### [EXCERPT]
-.-.-
The release of the final Housing and Productivity Contribution (HPC) Works-in-Kind (WIK) Guideline represents a meaningful step forward in clarifying how developers can deliver state infrastructure and receive contribution offsets. The framework is more structured, transparent and aligned with broader housing delivery objectives than previous iterations.

However, it also introduces new constraints that will fundamentally change how developers approach infrastructure delivery proposals.

The message is clear: developer delivery is encouraged, but subject to priority, constrained by the WIK budget, and to be assessed competitively.

This creates both opportunity and risk. Developers who adapt early and prepare high-quality, evidence-based proposals will be well positioned. Those relying on informal or ad-hoc approaches may find fewer pathways available.

Our team has reviewed the new WIK guidelines, and we have set out the key changes.

Infrastructure Opportunities Plans (IOP) are now central to developer delivery

Key Takeaway:  
Infrastructure is only eligible for WIK offsets if it is on an IOP, or a Special Infrastructure Contribution (SIC) schedule. Conversely, if the government thinks infrastructure is eligible for WIK offsets, it must first be added to an IOP before an agreement can be finalised.

The Detail:
A foundational change is the formal integration of Infrastructure Opportunities Plans (IOPs) into the works-in-kind process. These plans identify the infrastructure required to support planned housing growth and form the basis for prioritising developer delivery proposals. 

IOPs for Greater Sydney, Central Coast, Illawarra Shoalhaven, and Lower Hunter and Greater Newcastle include a dedicated list of infrastructure that, alongside previously identified in the schedules of existing, draft and repealed Special Infrastructure Contributions (SICs), can theoretically be delivered as WIK.

This has several important implications.

First, the HPC system is explicitly designed to fund infrastructure required to support rezoned land and planned growth areas.

Infrastructure required for unplanned growth must now go through a more rigorous pathway, including assessment, endorsement, and formal inclusion in the IOP before offsets can be recognised.

Second, this formal linkage improves transparency and predictability. Developers now have a clear signal of which infrastructure projects are most likely to receive support.

Third, it also introduces constraints. Developer-led infrastructure proposals that do not align with IOP priorities will face significantly greater scrutiny and uncertainty.
-.-.-
### [TO-DO LIST]
**1.** According to the text on the works-in-kind guideline, what must be true of infrastructure for it to be eligible for WIK offsets?
**2.** Name every region that the text on the works-in-kind guideline says has an Infrastructure Opportunities Plan with a dedicated list of infrastructure.
**3.** Carry on writing the text on the works-in-kind guideline, starting right after its final sentence.
-.-.-
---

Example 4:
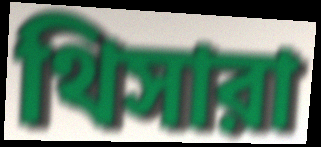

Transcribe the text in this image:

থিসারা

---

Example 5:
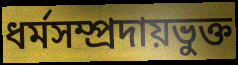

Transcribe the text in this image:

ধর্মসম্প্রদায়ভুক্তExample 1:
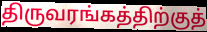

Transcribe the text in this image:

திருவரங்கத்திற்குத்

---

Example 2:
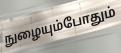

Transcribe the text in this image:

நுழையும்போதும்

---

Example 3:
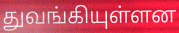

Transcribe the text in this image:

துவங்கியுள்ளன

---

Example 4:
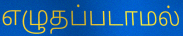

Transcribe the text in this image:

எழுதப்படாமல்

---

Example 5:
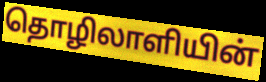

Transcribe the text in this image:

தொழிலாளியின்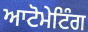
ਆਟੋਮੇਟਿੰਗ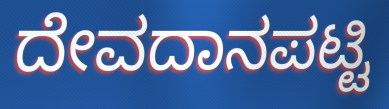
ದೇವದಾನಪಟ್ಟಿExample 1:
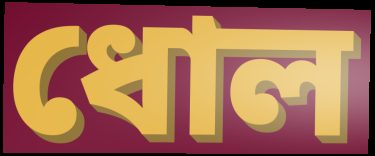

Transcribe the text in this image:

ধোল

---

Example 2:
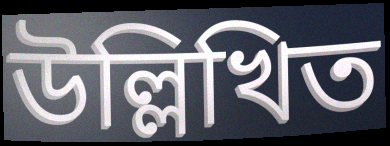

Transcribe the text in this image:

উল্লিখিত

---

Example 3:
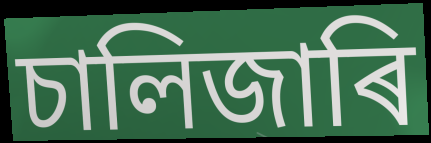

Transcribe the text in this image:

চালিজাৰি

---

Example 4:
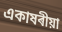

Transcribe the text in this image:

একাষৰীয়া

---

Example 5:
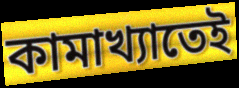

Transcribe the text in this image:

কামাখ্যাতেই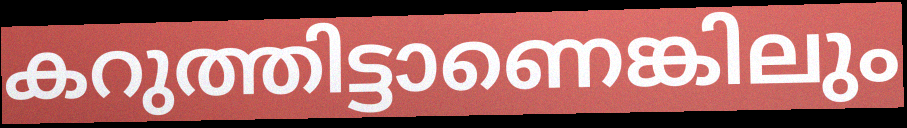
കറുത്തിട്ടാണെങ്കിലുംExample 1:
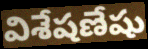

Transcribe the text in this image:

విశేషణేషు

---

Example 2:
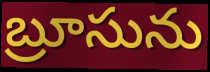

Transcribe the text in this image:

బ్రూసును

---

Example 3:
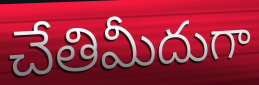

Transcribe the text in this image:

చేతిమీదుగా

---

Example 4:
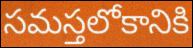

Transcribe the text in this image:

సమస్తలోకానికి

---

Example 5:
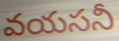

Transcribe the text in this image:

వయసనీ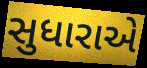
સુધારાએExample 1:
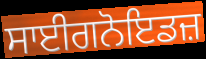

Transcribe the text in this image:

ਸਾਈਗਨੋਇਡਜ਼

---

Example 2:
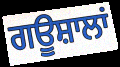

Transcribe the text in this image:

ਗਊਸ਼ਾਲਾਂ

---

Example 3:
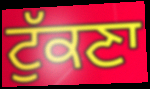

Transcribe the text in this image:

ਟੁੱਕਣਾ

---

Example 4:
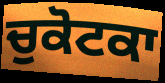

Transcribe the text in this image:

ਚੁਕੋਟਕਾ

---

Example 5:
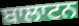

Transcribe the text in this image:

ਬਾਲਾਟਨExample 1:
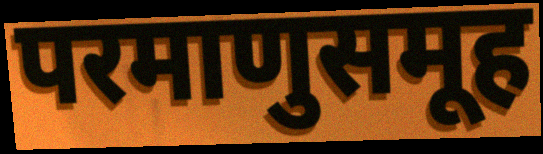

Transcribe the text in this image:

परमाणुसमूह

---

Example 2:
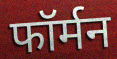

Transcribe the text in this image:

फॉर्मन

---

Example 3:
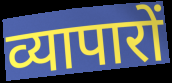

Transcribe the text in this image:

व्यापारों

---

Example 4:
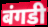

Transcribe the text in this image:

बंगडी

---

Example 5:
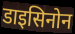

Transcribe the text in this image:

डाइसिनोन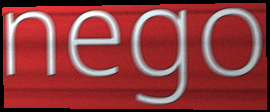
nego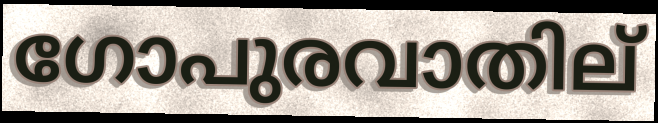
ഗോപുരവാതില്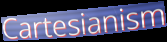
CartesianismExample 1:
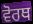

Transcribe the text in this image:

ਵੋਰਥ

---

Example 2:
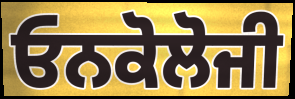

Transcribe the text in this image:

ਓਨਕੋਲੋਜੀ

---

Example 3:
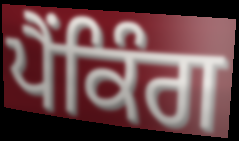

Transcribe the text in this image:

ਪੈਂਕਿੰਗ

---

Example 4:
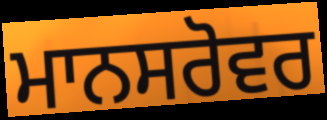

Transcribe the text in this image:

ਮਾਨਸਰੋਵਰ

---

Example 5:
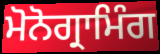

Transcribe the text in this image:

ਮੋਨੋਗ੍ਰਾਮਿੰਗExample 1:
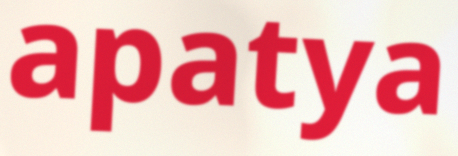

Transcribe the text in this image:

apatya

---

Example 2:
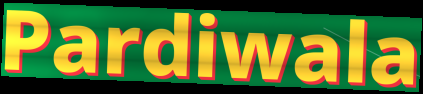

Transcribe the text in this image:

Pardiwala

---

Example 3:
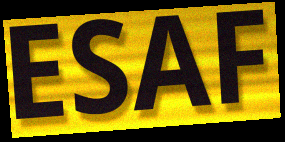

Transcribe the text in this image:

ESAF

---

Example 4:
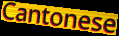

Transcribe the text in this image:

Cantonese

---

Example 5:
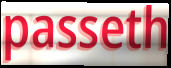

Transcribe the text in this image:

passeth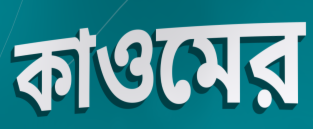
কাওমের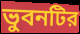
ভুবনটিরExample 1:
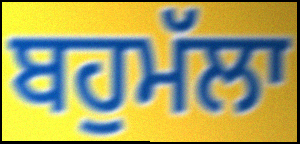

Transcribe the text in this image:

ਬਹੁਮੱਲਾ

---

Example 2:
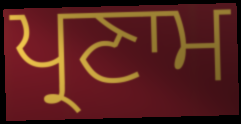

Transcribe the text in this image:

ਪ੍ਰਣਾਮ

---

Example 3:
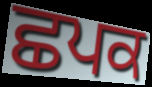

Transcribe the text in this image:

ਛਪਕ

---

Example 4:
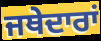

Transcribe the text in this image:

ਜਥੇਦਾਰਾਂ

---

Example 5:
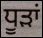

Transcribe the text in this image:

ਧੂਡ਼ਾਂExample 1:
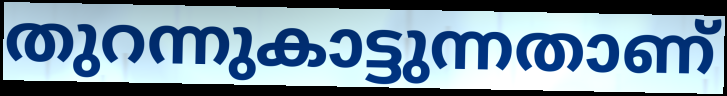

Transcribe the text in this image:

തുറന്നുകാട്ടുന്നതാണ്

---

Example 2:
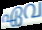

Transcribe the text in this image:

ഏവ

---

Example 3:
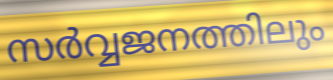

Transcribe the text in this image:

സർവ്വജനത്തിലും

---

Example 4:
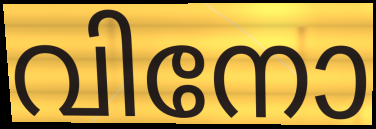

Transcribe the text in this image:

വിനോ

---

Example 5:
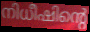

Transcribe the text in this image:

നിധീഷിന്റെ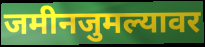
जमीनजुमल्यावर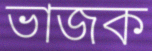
-.-.-
### [SET OF ANSWERS]
**1.** It must be on an Infrastructure Opportunities Plan (IOP) or a Special Infrastructure Contribution (SIC) schedule.

**2.** Greater Sydney; Central Coast; Illawarra Shoalhaven; Lower Hunter and Greater Newcastle

**3.**
Developers must now align infrastructure delivery strategies closely with government growth planning.

Annual budget caps introduce a new structural constraint

Key Takeaway: 
Proposals for WIK will be invited every six months. An annual budget allocation for works-in-kind, calculated as a portion of the forecast Housing and Productivity Contribution revenue, will be determined as part of the annual Half-Yearly Review and Budget process. However, the exact budget is not yet known.

The Detail:
A major structural reform is the introduction of an annual budget allocation for works-in-kind offsets, determined as part of the State budget process.

The HPC system is not designed to fully recover infrastructure costs and that developer delivery offsets must operate within broader government funding constraints. The government must balance the benefits of WIK against other priority projects that must be delivered within the budget period via state government agencies or grants to local governments.

This has several implications.

Most importantly, developer proposals will now compete against each other for a limited pool of offset capacity. This introduces an entirely new dynamic. Developer delivery proposals are no longer assessed in isolation, but relative to competing proposals and government priorities.

Encouragingly, the allocation is reviewed regularly as part of the budget and half-yearly review process. This creates the opportunity for budget allocations for the upcoming period to evolve in response to strong developer proposals received during the current period.

We will continue to monitor the upcoming budget papers to ascertain the exact WIK budget allocation.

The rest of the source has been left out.